A report on the Performance Needs Assessment of the Kenya Health Training System 2011 said some students reported harassment by men lecturers, especially during exam time.
“There are sex engineered grades whereby a male lecturer will require a student to perform sexual favours before being awarded certain grades. Participants reported that some instructors requested female students to give in before they are assisted in their work, and if the student did not comply, she should be given a failing grade,” the report released Wednesday says.
Launched by Public Health and Sanitation Permanent Secretary Mark Bor in Nairobi, the study by Capacity Kenya NGO said women students who reported being harassed by men tutors believed there was no avenue for recourse.
Men participants reported being involved in love triangles and being bullied or harassed by men lecturers who were interested in the same women students.

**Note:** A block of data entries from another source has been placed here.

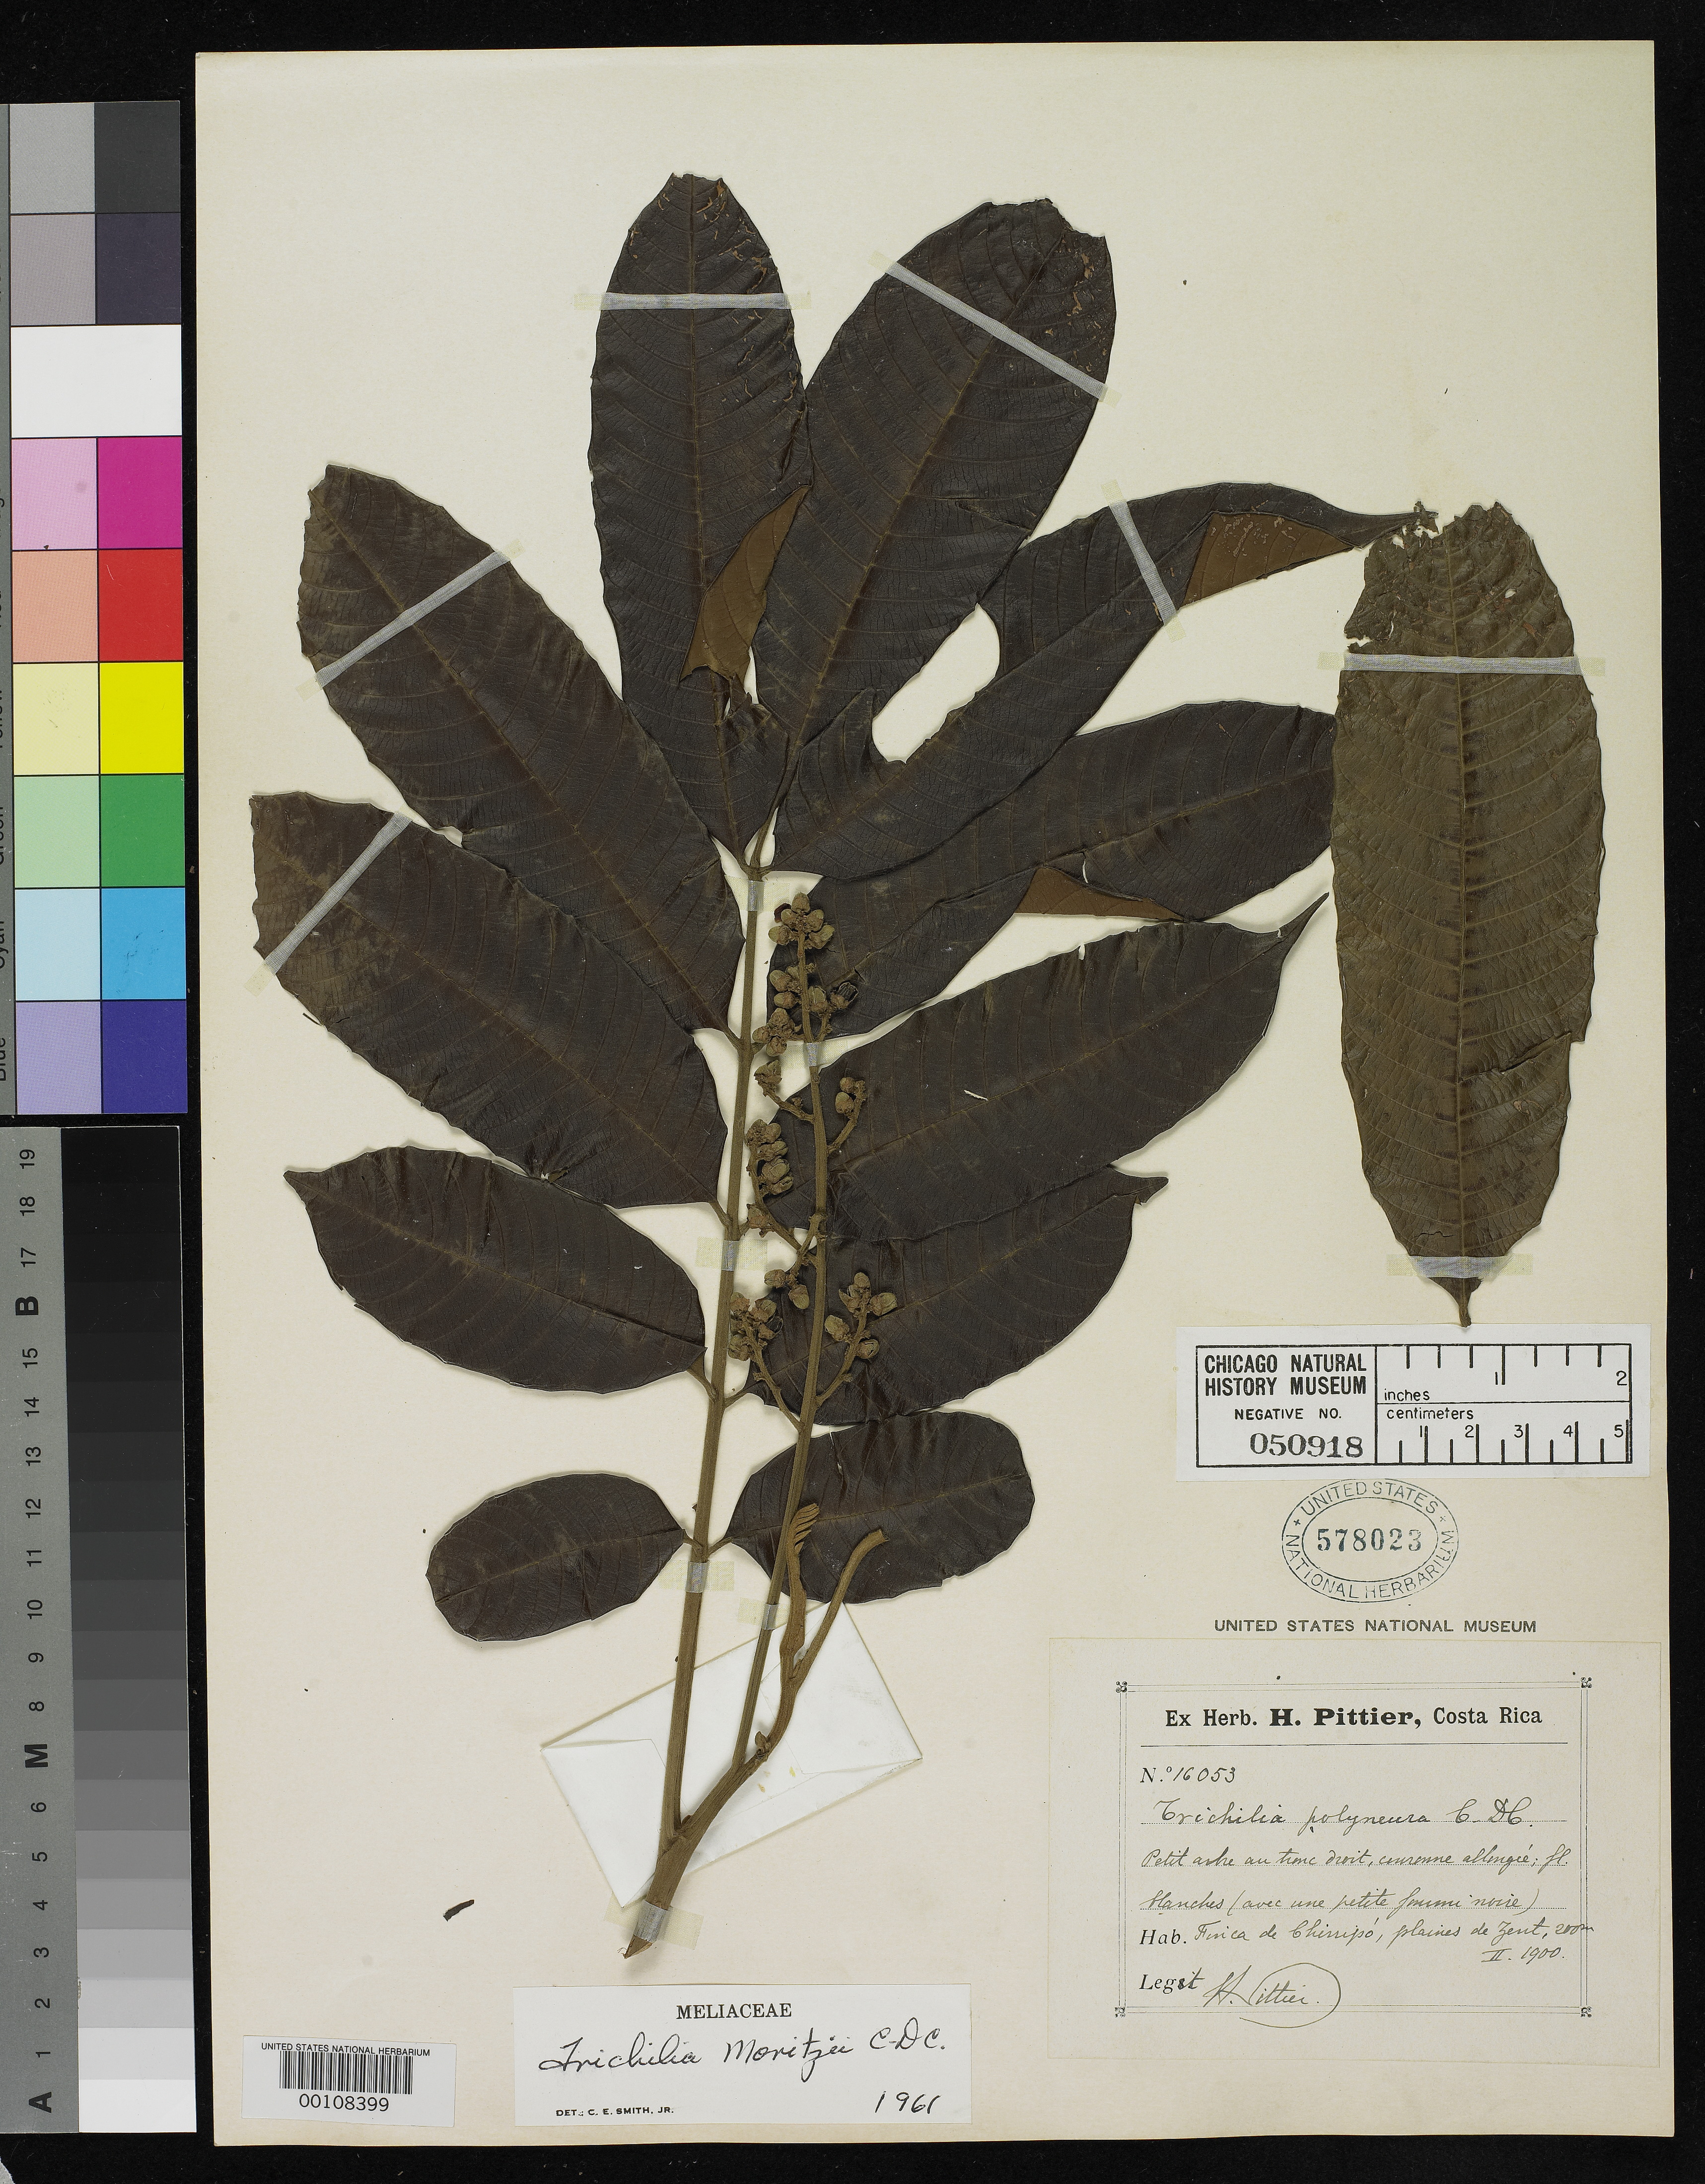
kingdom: Plantae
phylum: Tracheophyta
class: Magnoliopsida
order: Sapindales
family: Meliaceae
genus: Trichilia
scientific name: Trichilia polyneura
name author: C. DC.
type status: Isotype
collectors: H. F. Pittier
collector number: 16053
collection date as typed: Feb 1900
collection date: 1900-02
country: Costa Rica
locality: Hacienda Chirripo, Planes de Zent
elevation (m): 100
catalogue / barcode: US 578023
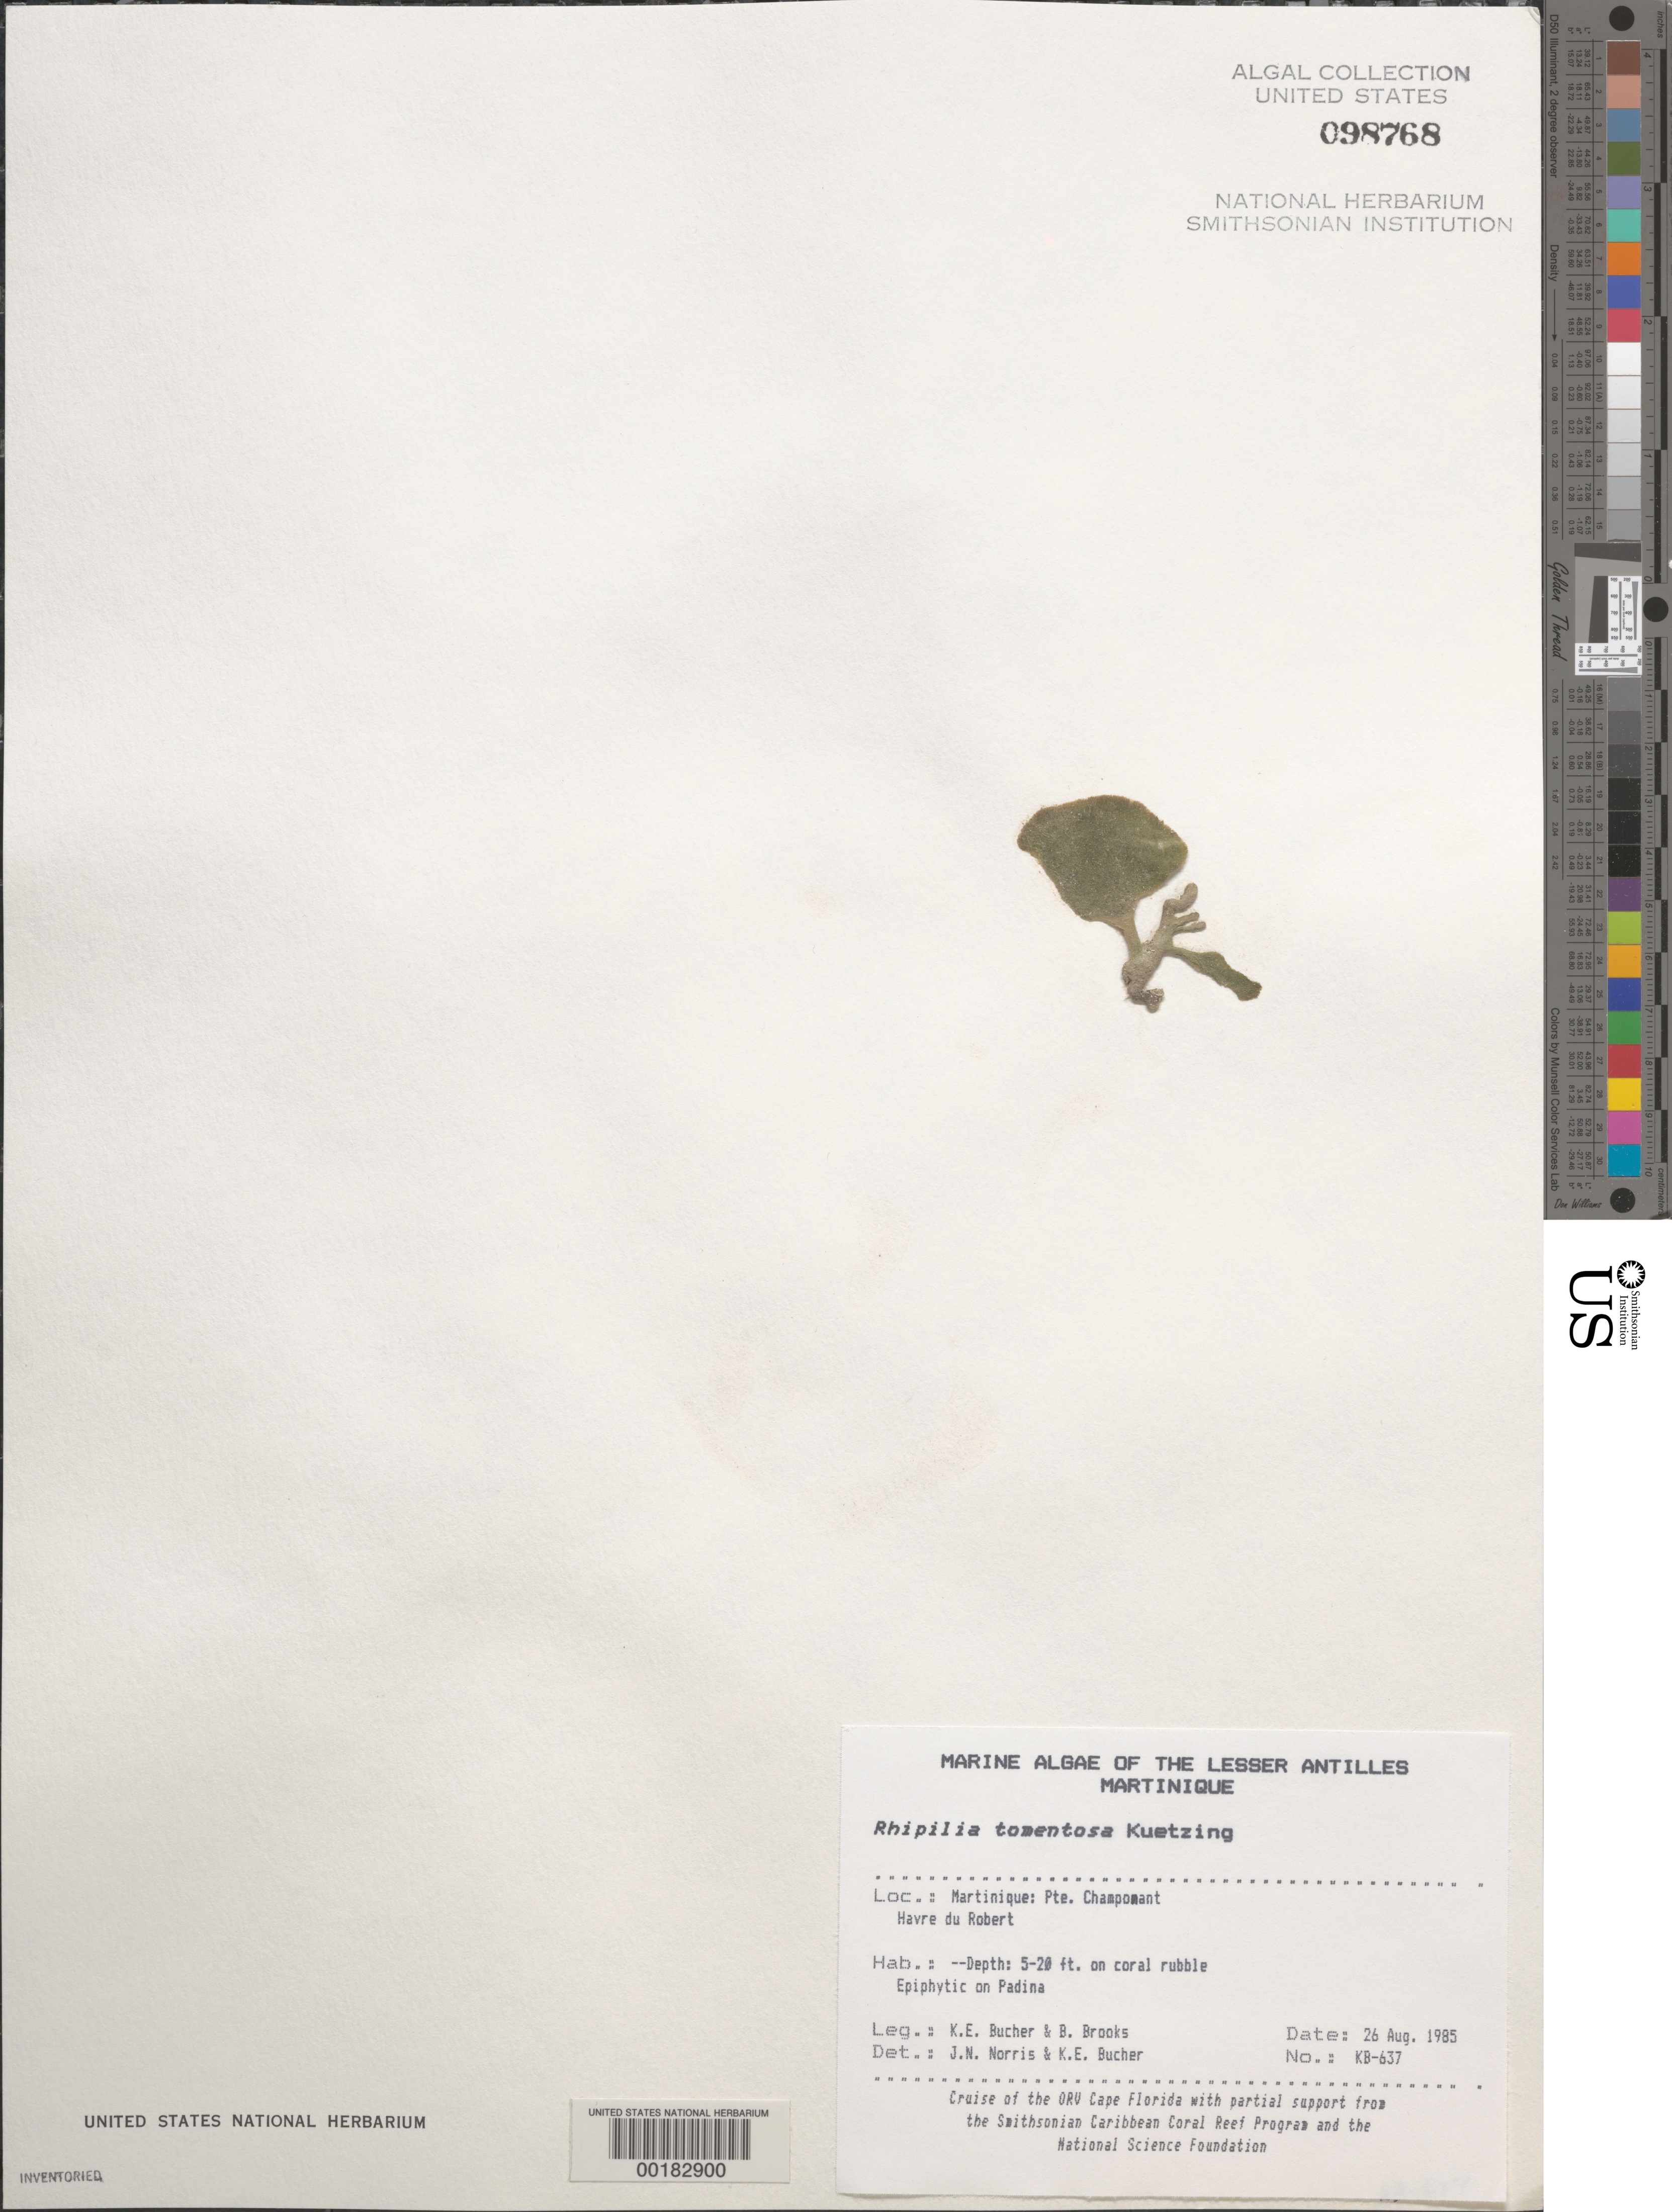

The report called for development of policies and programmes to protect students from sexual harassment, enforcing existing codes of conduct including sacking of tutors who harassed students and creation of “safe space” for students to anonymously report the vice without fear or reprisal.
The report further called for an end to discrimination of students based on pregnancy. The students regretted that their women colleagues had been forced to terminate their studies due to pregnancies.
The report proposed that through policy development, pregnant students and those with family responsibilities, should be allowed to continue with their education and work without discrimination.
“Colleges should end punitive policies or practices that target pregnant students and introduce alternatives to reduce drop out rates,” the report said.
The report called for harmonisation of curriculum across institutions offering medical courses and that regulatory bodies should be completely delinked from training institutions.
It also called for better remuneration of medical workers and curriculum review to be at par with technological changes.
The report was sponsored by United States Agency for International Development (USAid).